Your task
Every line of the listing below from the one with "npaid wages in" up to and including the one with "writing that the" should be retyped exactly, and nothing else; pictures are not part of the copy.

Supplied records
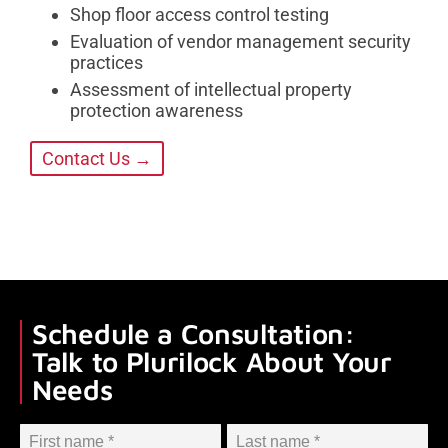
Shop floor access control testing
Evaluation of vendor management security
practices
Assessment of intellectual property
protection awareness
Contact Us →
Schedule a Consultation:
Talk to Plurilock About Your
Needs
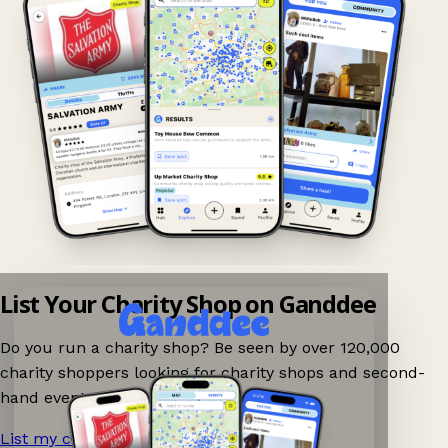
List Your Charity Shop on Ganddee
Do you run a charity shop? Be seen by over 120,000
charity shoppers looking for charity shops and second-
hand events nearby on Ganddee!
List my charity shop now!
→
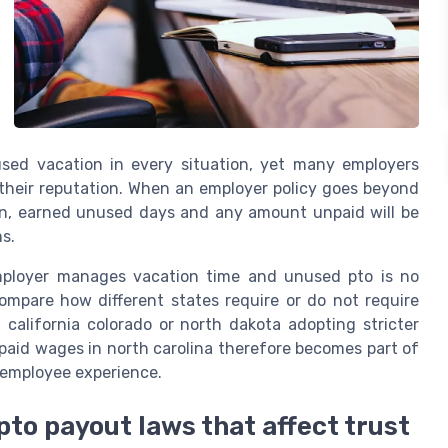
sed vacation in every situation, yet many employers
t their reputation. When an employer policy goes beyond
on, earned unused days and any amount unpaid will be
s.
employer manages vacation time and unused pto is no
compare how different states require or do not require
california colorado or north dakota adopting stricter
npaid wages in north carolina therefore becomes part of
m employee experience.
pto payout laws that affect trust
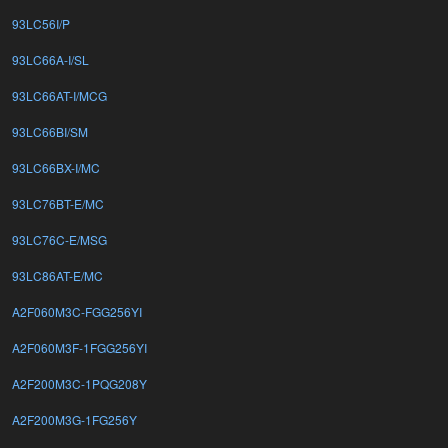
93LC56I/P
93LC66A-I/SL
93LC66AT-I/MCG
93LC66BI/SM
93LC66BX-I/MC
93LC76BT-E/MC
93LC76C-E/MSG
93LC86AT-E/MC
A2F060M3C-FGG256YI
A2F060M3F-1FGG256YI
A2F200M3C-1PQG208Y
A2F200M3G-1FG256Y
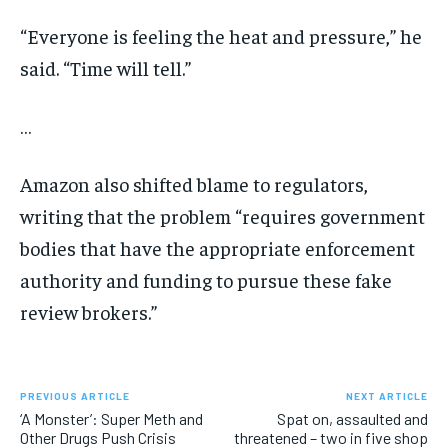
“Everyone is feeling the heat and pressure,” he
said. “Time will tell.”
…
Amazon also shifted blame to regulators,
writing that the problem “requires government
bodies that have the appropriate enforcement
authority and funding to pursue these fake
review brokers.”
PREVIOUS ARTICLE
NEXT ARTICLE
‘A Monster’: Super Meth and
Spat on, assaulted and
Other Drugs Push Crisis
threatened – two in five shop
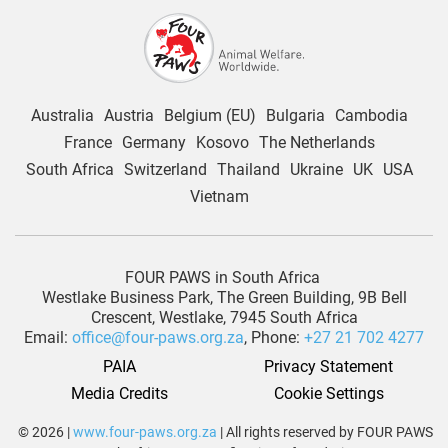
Australia
Austria
Belgium (EU)
Bulgaria
Cambodia
France
Germany
Kosovo
The Netherlands
South Africa
Switzerland
Thailand
Ukraine
UK
USA
Vietnam
FOUR PAWS in South Africa
Westlake Business Park, The Green Building, 9B Bell
Crescent, Westlake, 7945 South Africa
Email:
office@four-paws.org.za
, Phone:
+27 21 702 4277
PAIA
Privacy Statement
Media Credits
Cookie Settings
© 2026 |
www.four-paws.org.za
| All rights reserved by FOUR PAWS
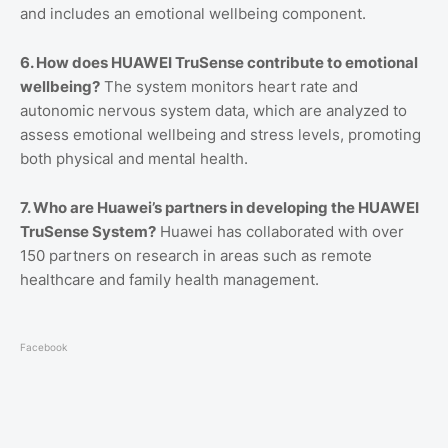
and includes an emotional wellbeing component.
6. How does HUAWEI TruSense contribute to emotional
wellbeing?
The system monitors heart rate and
autonomic nervous system data, which are analyzed to
assess emotional wellbeing and stress levels, promoting
both physical and mental health.
7. Who are Huawei’s partners in developing the HUAWEI
TruSense System?
Huawei has collaborated with over
150 partners on research in areas such as remote
healthcare and family health management.
Facebook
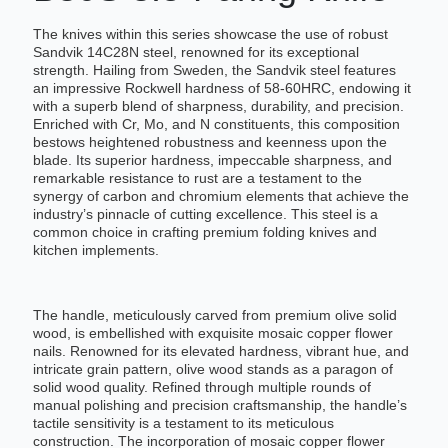
The knives within this series showcase the use of robust
Sandvik 14C28N steel, renowned for its exceptional
strength. Hailing from Sweden, the Sandvik steel features
an impressive Rockwell hardness of 58-60HRC, endowing it
with a superb blend of sharpness, durability, and precision.
Enriched with Cr, Mo, and N constituents, this composition
bestows heightened robustness and keenness upon the
blade. Its superior hardness, impeccable sharpness, and
remarkable resistance to rust are a testament to the
synergy of carbon and chromium elements that achieve the
industry’s pinnacle of cutting excellence. This steel is a
common choice in crafting premium folding knives and
kitchen implements.
The handle, meticulously carved from premium olive solid
wood, is embellished with exquisite mosaic copper flower
nails. Renowned for its elevated hardness, vibrant hue, and
intricate grain pattern, olive wood stands as a paragon of
solid wood quality. Refined through multiple rounds of
manual polishing and precision craftsmanship, the handle’s
tactile sensitivity is a testament to its meticulous
construction. The incorporation of mosaic copper flower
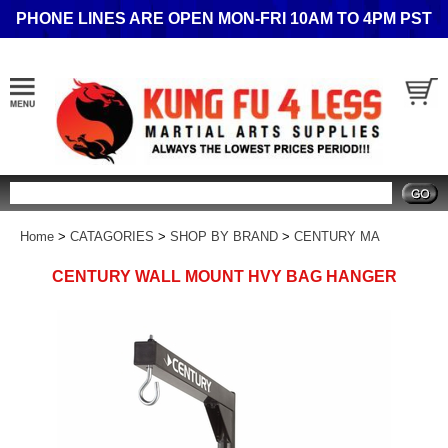
PHONE LINES ARE OPEN MON-FRI 10AM TO 4PM PST
Search
Home
>
CATAGORIES
>
SHOP BY BRAND
>
CENTURY MA
CENTURY WALL MOUNT HVY BAG HANGER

Response
npaid wages in north carolina therefore becomes part of
m employee experience.
pto payout laws that affect trust
93LC56I/P
93LC66A-I/SL
93LC66AT-I/MCG
93LC66BI/SM
93LC66BX-I/MC
93LC76BT-E/MC
93LC76C-E/MSG
93LC86AT-E/MC
A2F060M3C-FGG256YI
A2F060M3F-1FGG256YI
A2F200M3C-1PQG208Y
A2F200M3G-1FG256Y
“Everyone is feeling the heat and pressure,” he
said. “Time will tell.”
…
Amazon also shifted blame to regulators,
writing that the problem “requires government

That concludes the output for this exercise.